En 2006, l’affaire est relancée par les aveux d’un certain Julie Flores Sinohin, qui se rend de lui-même à la police et déclare avoir tiré sur Carlito Bayudang. Deux autres témoins se présentent alors – la veuve de la première victime et un dénommé Alvarez Juliano – qui corroborent les aveux du tueur et affirment avoir été présents lors d’une rencontre secrète réunissant les accusés (Ocampo, Maza, Casiño et Mariano), des dirigeants du parti communiste des Philippines et de la Nouvelle armée du peuple. Lors de cette rencontre, les témoins auraient entendu les accusés ordonner l’exécution de Peralta et Bayudang.

Peu crédible que les témoins, dont aucun n’appartient au cercle dirigeant de la gauche radicale, aient pu avoir accès à une réunion aussi confidentielle. D’autre part, les témoignages sont tellement identiques qu’ils paraissent provenir d’une même source et avoir été appris par cœur. Enfin, les douilles retrouvées sur les lieux du crime ne correspondent pas à l’arme présentée par le soi-disant tueur repenti. Bref, la juge Evelyn Atienza Turla, en charge du dossier, n’est pas convaincue. Le 18 juillet 2008, estimant que le dossier ne contient pas d’élément probant, elle refuse d’émettre un mandat d’arrêt contre les accusés (Rappler, 27/08/2018).

Curieusement, c’est la même magistrate qui, dix ans plus tard, le 11 juillet 2018, sans qu’aucun nouvel élément ait été versé au dossier et sans fournir d’explication, revient sur sa décision et délivre un mandat d’arrêt qu’elle assorti même d’une recommandation à ne pas autoriser la mise en liberté sous caution des accusés.

Tout aussi curieusement, la police se hâte de ne rien faire.

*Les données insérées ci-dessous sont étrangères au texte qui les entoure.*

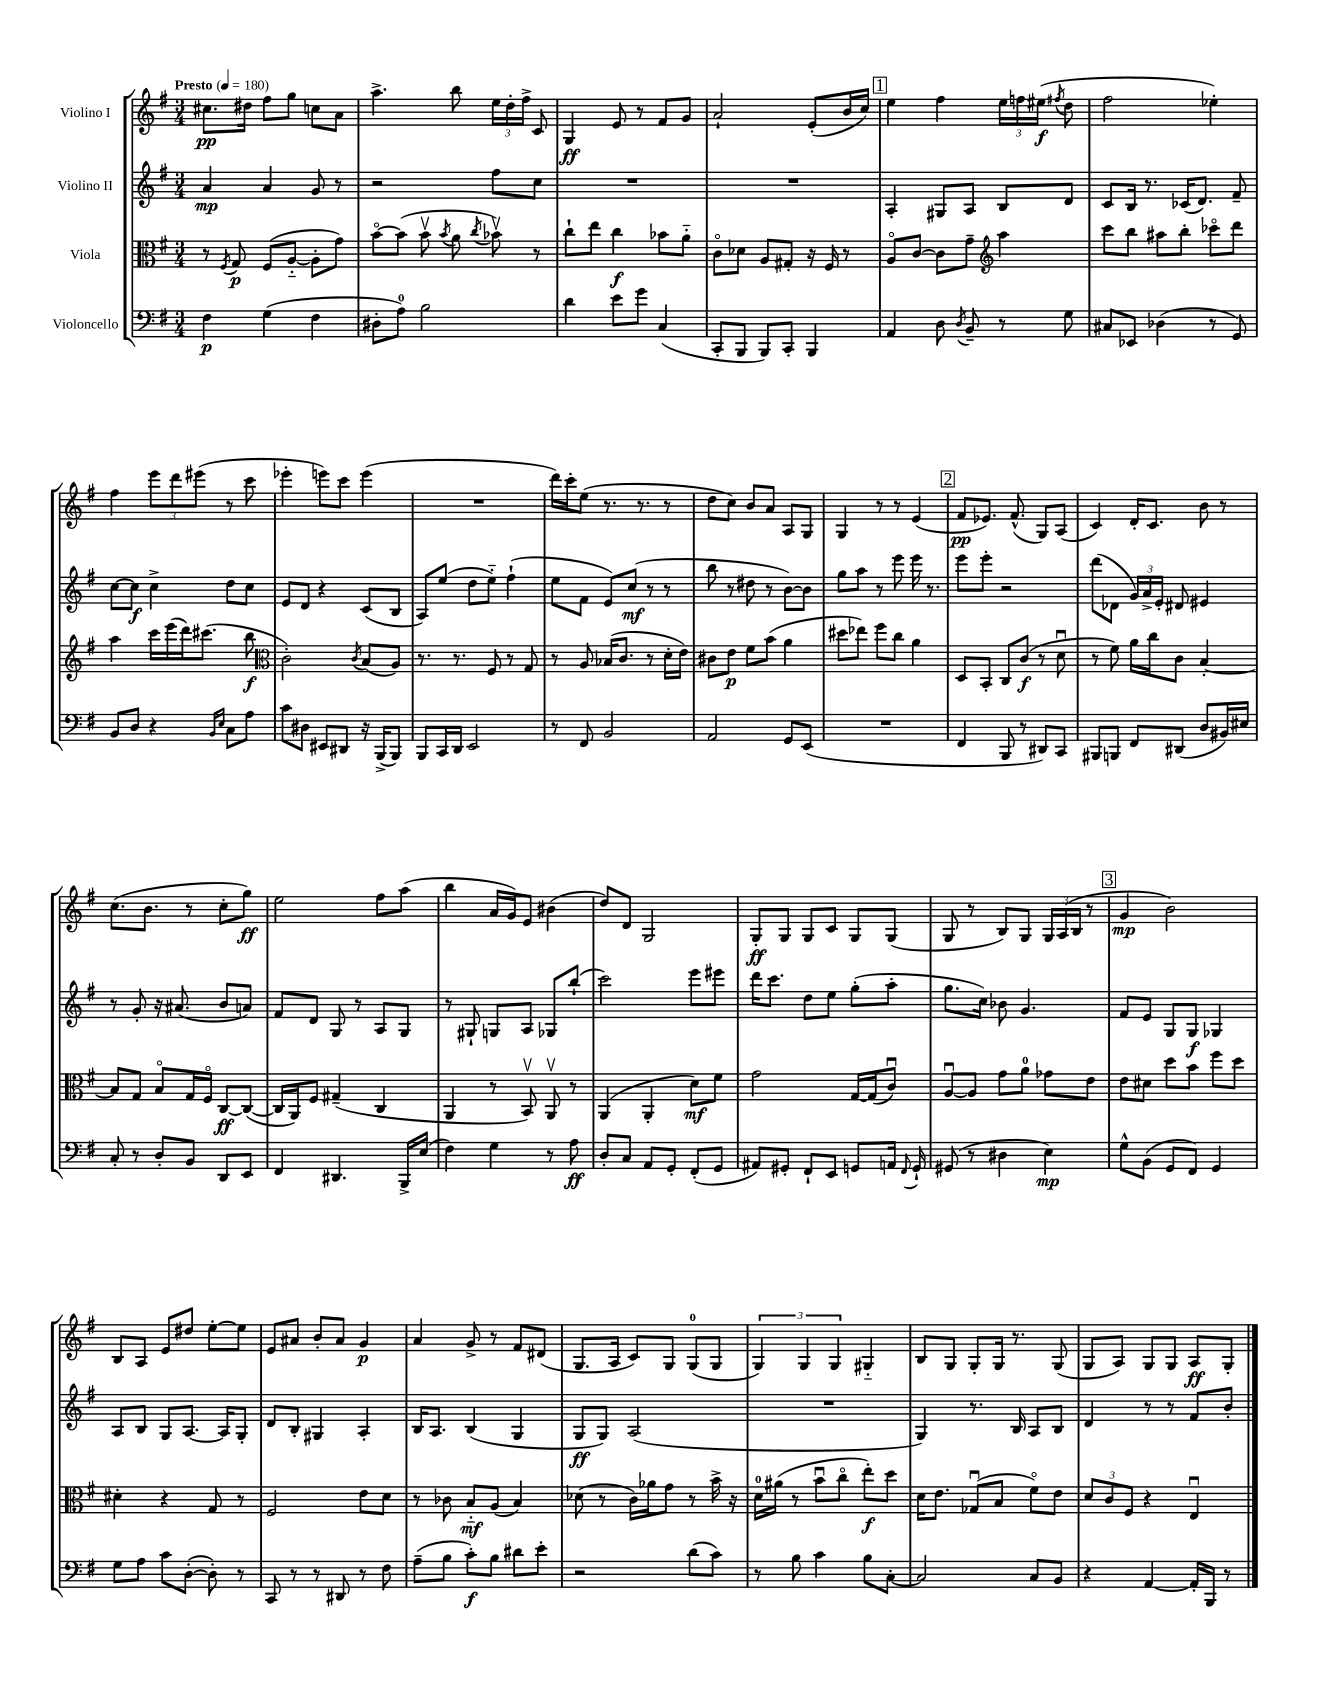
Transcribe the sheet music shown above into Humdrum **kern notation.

**kern	**kern	**kern	**kern
*staff4	*staff3	*staff2	*staff1
*clefF4	*clefC3	*clefG2	*clefG2
*k[f#]	*k[f#]	*k[f#]	*k[f#]
*M3/4	*M3/4	*M3/4	*M3/4
*MM180	*MM180	*MM180	*MM180
4F#	8r	4a	8.cc#
.	8qF#	.	.
.	8G	.	.
.	.	.	16dd#
(4G	(8F#	4a	8ff#
.	[8A'~	.	8gg
4F#	8A']	8g	8cc
.	8g)	8r	8a
=	=	=	=
8D#'	[8bo	2r	4.aa^
8A)	(8b]	.	.
2B	8bv	.	.
.	8qb	.	.
.	8a	.	8bb
.	8qcc	.	.
.	8b-v)	8ff#	24ee
.	.	.	24dd'
.	.	.	24ff#^
.	8r	8cc	8c
=	=	=	=
4d	8cc`	2.r	4G
.	8ee	.	.
8e	4cc	.	8e
8g	.	.	8r
(4C	8b-	.	8f#
.	8a'~	.	8g
=	=	=	=
8CC'	8co	2.r	2a`
8BBB	8d-	.	.
8BBB)	8A	.	.
8CC'	8G#'	.	.
4BBB	16r	.	(8e'
.	16F#	.	.
.	8r	.	16b
.	.	.	16cc)
=	=	=	=
4AA	8Ao	4A'	4ee
.	[8c	.	.
8D	8c]	8G#	4ff#
8qD	.	.	.
8BB~	8g~	8A	.
*	*clefG2	*	*
8r	4aa	8B	24ee
.	.	.	24ff
.	.	.	(24ee#
.	.	.	8qff#
8G	.	8d	8dd
=	=	=	=
8C#	8ccc	8c	2ff#
8EE-	8bb	16B	.
.	.	8.r	.
(4D-	8aa#	.	.
.	8bb'	(16c-	.
.	.	8.d)	.
8r	8ccc-o	.	4ee-')
8GG)	8ddd	8f#~	.
=	=	=	=
8BB	4aa	[8cc	4ff#
8D	.	8cc]	.
4r	16ccc	4cc^	12eee
.	(16eee	.	.
.	.	.	12ddd
.	16ddd)	.	.
.	.	.	(12eee#
.	(8.ccc#	.	.
16qqBB	.	.	.
16qqE	.	.	.
8C	.	8dd	8r
8A	8bb	8cc	8ccc
=	=	=	=
*	*clefC3	*	*
8c	2c')	8e	4eee-'
8D#	.	8d	.
8EE#	.	4r	8eee)
8DD#	.	.	8ccc
.	8qc	.	.
16r	(8B	(8c	(4eee
(16BBB^	.	.	.
8BBB)	8A)	8B	.
=	=	=	=
8BBB	8.r	8A)	2.r
16CC	.	(8ee	.
16DD	8.r	.	.
2EE	.	8dd	.
.	8F#	8ee'~)	.
.	8r	(4ff#`	.
.	8G	.	.
=	=	=	=
8r	8r	8ee	16ddd)
.	.	.	16ccc'
8FF#	8A	8f#	(8ee
2BB	(16B-	8e)	8.r
.	8.c	.	.
.	.	(8cc	.
.	.	.	8.r
.	8r	8r	.
.	16d'	8r	8r
.	16e)	.	.
=	=	=	=
2AA	8c#	8bb	8dd
.	8e	8r	8cc)
.	8f#	8dd#	8b
.	(8b	8r	8a
8GG	4a	[8b)	8A
(8EE	.	8b]	8G
=	=	=	=
2.r	8dd#	8gg	4G
.	8ee-)	8aa	.
.	8ff#	8r	8r
.	8cc	8eee	8r
.	4a	16eee	(4e
.	.	8.r	.
=	=	=	=
4FF#	8D	8eee	8f#
.	8BB'	8eee'	8.e-)
8BBB	8C	2r	.
.	.	.	(8.f#^^
8r	(8c	.	.
8DD#)	8r	.	8G)
8CC	8du	.	(8A
=	=	=	=
8BBB#	8r	(8ddd	4c)
8BBB	8f#)	8d-	.
8FF#	16a	24g)	16d'
.	.	24a^	.
.	16cc	.	8.c
.	.	24e'	.
(8DD#	8c	8d#	.
8D	[4B'	4e#	8b
16BB#)	.	.	8r
16E#	.	.	.
=	=	=	=
8C'	8B]	8r	(8.cc
8r	8G	8g'	.
.	.	.	8.b
8D'	8Bo	16r	.
.	.	(8.a#	.
8BB	16G	.	8r
.	16F#o	.	.
8DD	[8C	8b	8cc'
8EE	(8C_	8a)	8gg)
=	=	=	=
4FF#	16C]	8f#	2ee
.	16AA)	.	.
.	8F#	8d	.
4.DD#	(4G#~	8G	.
.	.	8r	.
.	4C	8A	8ff#
16BBB^	.	8G	(8aa
(16E	.	.	.
=	=	=	=
4F#)	4AA	8r	4bb
.	.	8G#`	.
4G	8r	8G	16a
.	.	.	16g)
.	8BBv)	8A	8e
8r	8AAv	8G-	(4b#
8A	8r	(8bb`	.
=	=	=	=
8D'	(4AA	2ccc)	8dd)
8C	.	.	8d
8AA	4AA'	.	2G
8GG'	.	.	.
(8FF#'	8d)	8eee	.
8GG	8f#	8eee#	.
=	=	=	=
8AA#)	2g	16ddd	8G'
.	.	8.ccc	.
8GG#'	.	.	8G
8FF#`	.	8dd	8G
8EE	.	8ee	8c
8GG	[16G	(8gg'	8G
.	(16G]	.	.
16AA	8cu)	8aa'	(8G
8qqFF#	.	.	.
16GG`	.	.	.
=	=	=	=
(8GG#	[8Au	8.gg	8G
8r	8A]	.	8r
.	.	16cc)	.
4D#	8g	8b-	8B)
.	8a	4.g	8G
4E)	8g-	.	24G
.	.	.	(24A
.	.	.	24B
.	8e	.	8r
=	=	=	=
8G^^	8e	8f#	4g
(8BB	8d#	8e	.
8GG	8dd	8G	2b)
8FF#)	8b	8G	.
4GG	8ff#	4G-	.
.	8dd	.	.
=	=	=	=
8G	4d#'	8A	8B
8A	.	8B	8A
8c	4r	8G	8e
([8D'	.	[8.A	8dd#
8D'])	8G	.	[8ee'
.	.	16A]	.
8r	8r	8G'	8ee]
=	=	=	=
8CC	2F#	8d	8e
8r	.	8B'	8a#
8r	.	4G#	8b'
8DD#	.	.	8a#
8r	8e	4A'	4g
8F#	8d	.	.
=	=	=	=
(8A~	8r	16B	4a
.	.	8.A	.
8B	8c-	.	.
8c')	8B'~	(4B	8g^
8B	(8A	.	8r
8d#	4B)	4G	8f#
8e'	.	.	(8d#
=	=	=	=
2r	(8d-	8G	8.G
.	8r	8G)	.
.	.	.	16A
.	16c)	(2A	8c)
.	16a-	.	.
.	8g	.	8G
(8d	8r	.	(8G
8c)	16b^	.	8G
.	16r	.	.
=	=	=	=
8r	16d	2.r	6G)
.	(16a#	.	.
8B	8r	.	.
.	.	.	6G
4c	8bu	.	.
.	.	.	6G
.	8cco	.	.
8B	8ee')	.	4G#'~
[8C'	8dd	.	.
=	=	=	=
2C]	16d	4G)	8B
.	8.e	.	.
.	.	.	8G
.	(8G-u	8.r	8G'
.	8B	.	16G
.	.	16B	8.r
8C	8f#o)	8A	.
8BB	8e	8B	(8G
=	=	=	=
4r	12d	4d	8G
.	12c	.	.
.	.	.	8A)
.	12F#	.	.
[4AA	4r	8r	8G
.	.	8r	8G
16AA']	4Eu	8f#	8A
16BBB	.	.	.
8r	.	8b'	8G'
==	==	==	==
*-	*-	*-	*-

Et le 30 juillet, Oscar Albayalde, chef de la PNP, donne quelques jours de sursis aux quatre accusés qu’il appelle à se rendre de leur plein gré…

… tout en annonçant qu’il a confié l’exécution du mandat d’arrêt au CIDG (Criminal Investigation and Detection Group), une unité d’élite chargée de l’arrestation des criminels particulièrement dangereux.

Puis, le 4 août, Citizen Crime Watch en rajoute une louche. Cette organisation « citoyenne » de lutte contre la criminalité et qui entend prêter main-forte à la police, offre une récompense de 1 million de pesos (environ 16.000 euros) pour toute information permettant l’arrestation des quatre « criminels ».

A l’heure ou je mets en ligne, aucun des inculpés n’a encore été détenu.

Et l’on peut se demander si le pouvoir souhaite véritablement traîner les quatre représentants de Bayan devant la justice où s’il cherche à mettre en place les conditions qui pourraient justifier leur exécution – une opération de police musclée, par exemple, au cours de laquelle les accusés tenteraient de résister aux forces de l’ordre ou essayeraient de s’enfuir… sans autre témoin que les cow-boys du CIDG, évidemment.